Taxpayer Relief? Not Now...Maybe Later

What started as a simple idea -- giving folks tax relief now instead of over the next four years -- turned into a debate about the authority of Regional Council.

During our finance committee meeting on February 19, Councillors approved Staff recommendations to allocate $13.7 million (M) in surpluses from 2013 into various reserves, including: $0.75M to Contingency Reserve; $0.75M to Niagara Regional Housing to mitigate a Federal funding loss; $0.85M to top-up Social Assistance Reserve; $3.9M to fund future waste management capital projects; $1.0M to Improvement Initiative Reserve (for cost saving measures); and $3.3M to Taxpayer Relief Reserve.

The $3.3M to the Taxpayer Relief Reserve was to “…be used in the operating budget" to provide a buffer against tax increases over the next four years. The reserve would allow future Councils to increase overall spending greater than increases in property taxes.

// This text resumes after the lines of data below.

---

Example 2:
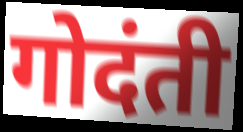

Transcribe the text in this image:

गोदंती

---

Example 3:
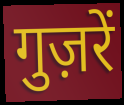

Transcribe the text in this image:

गुज़रें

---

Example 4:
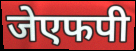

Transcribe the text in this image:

जेएफपी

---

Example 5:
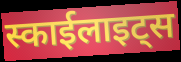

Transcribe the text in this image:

स्काईलाइट्स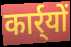
कार्र्योंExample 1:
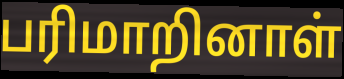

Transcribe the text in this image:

பரிமாறினாள்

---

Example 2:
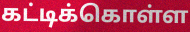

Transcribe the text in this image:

கட்டிக்கொள்ள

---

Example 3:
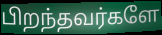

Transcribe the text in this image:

பிறந்தவர்களே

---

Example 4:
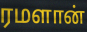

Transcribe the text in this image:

ரமளான்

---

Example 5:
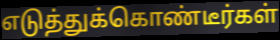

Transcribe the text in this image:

எடுத்துக்கொண்டீர்கள்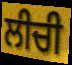
ਲੀਚੀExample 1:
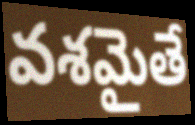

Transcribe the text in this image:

వశమైతే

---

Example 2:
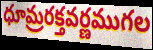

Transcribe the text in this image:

ధూమ్రరక్తవర్ణముగల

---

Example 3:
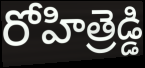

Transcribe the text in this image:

రోహిత్రెడ్డి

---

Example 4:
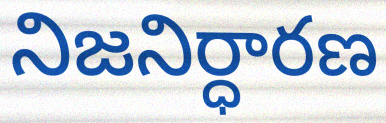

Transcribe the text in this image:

నిజనిర్ధారణ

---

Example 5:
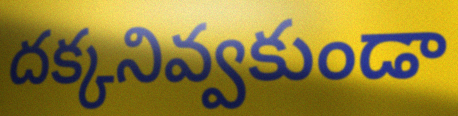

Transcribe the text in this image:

దక్కనివ్వకుండాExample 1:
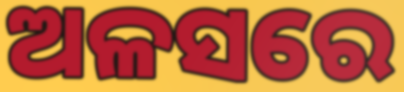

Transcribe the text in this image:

ଅଳସରେ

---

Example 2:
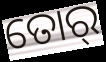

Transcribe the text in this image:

ତୋର୍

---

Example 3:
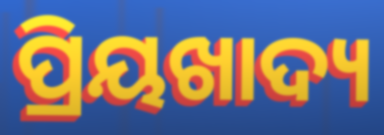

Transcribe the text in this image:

ପ୍ରିୟଖାଦ୍ୟ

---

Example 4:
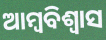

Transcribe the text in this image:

ଆମ୍ବବିଶ୍ଵାସ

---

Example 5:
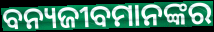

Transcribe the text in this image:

ବନ୍ୟଜୀବମାନଙ୍କରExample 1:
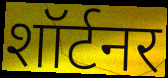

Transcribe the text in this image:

शॉर्टनर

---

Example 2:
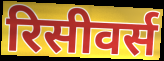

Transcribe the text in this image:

रिसीवर्स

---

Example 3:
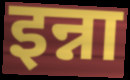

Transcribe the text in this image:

इन्ना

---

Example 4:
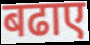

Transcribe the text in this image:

बढाए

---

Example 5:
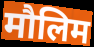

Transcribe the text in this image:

मौलिम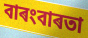
বাৰংবাৰতা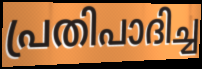
പ്രതിപാദിച്ച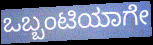
ಒಬ್ಬಂಟಿಯಾಗೇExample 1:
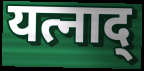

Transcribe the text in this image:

यत्नाद्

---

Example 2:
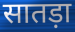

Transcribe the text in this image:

सातड़ा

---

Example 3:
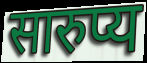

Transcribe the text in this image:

सारुप्य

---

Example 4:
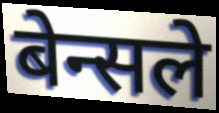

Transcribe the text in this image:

बेन्सले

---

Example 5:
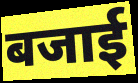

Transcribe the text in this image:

बजाईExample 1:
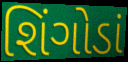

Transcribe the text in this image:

શિંગોડાં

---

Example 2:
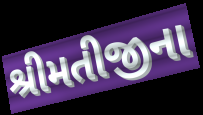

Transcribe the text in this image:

શ્રીમતીજીના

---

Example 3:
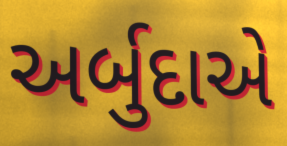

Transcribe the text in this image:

અર્બુદાએ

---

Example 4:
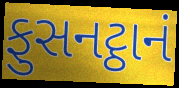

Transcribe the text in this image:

ફુસનટ્ઠાનં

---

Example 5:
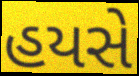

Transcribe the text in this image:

While one Councillor (Petrowski) suggested that some of the surplus be "given back to taxpayers" in 2014, he didn't try to amend the recommendations during our Committee meeting.

Upon reflection, his comments resonated with me as the Region's Budget Chair.

Why hold on to $3.3M of people’s money now when we are to "give it back" in 2015-18 anyway?

Having just had a visit from the credit rating service, we knew that the Region’s reserves are in good shape.

We are also expecting significant operational savings as we implement a new financial management system, reorganize the Region, and identify additional efficiencies.

In addition, not taxing residents and businesses $3.3M in 2014 would “hold our feet to the fire”; it would remove the temptation of spending the funds on non-priority initiatives and force us to justify any future tax increases.

So, at the February 27 Regional Council meeting, Councillor Heit and I tried to amend the motion and to use the $3.3M to reduce the 2014 Regional tax increase.

What happened? We debated our amendment for two-hours; some Councillors favoured the proposal, a few suggested we keep half, and some wanted to hold on to it all.
Then, immediately after Council voted to "call" the vote on our amendment, Staff said that we couldn’t because it would be a “reconsideration” of our Surplus / Deficit Policy.

Undaunted, I argued that the Surplus / Deficit Policy is administrative because it “…applies to all regional departments” and not to Regional Council. Further, the policy outlines the clear role of Staff (to recommend) and of Council (to approve/disapprove).

In the end, the majority of Council voted that the amendment was a “reconsideration” of the policy, required a week’s notice and two-third’s of Council to even contemplate!

That's how the straightforward idea of giving people tax relief now got stuck in the machinations of your Regional government.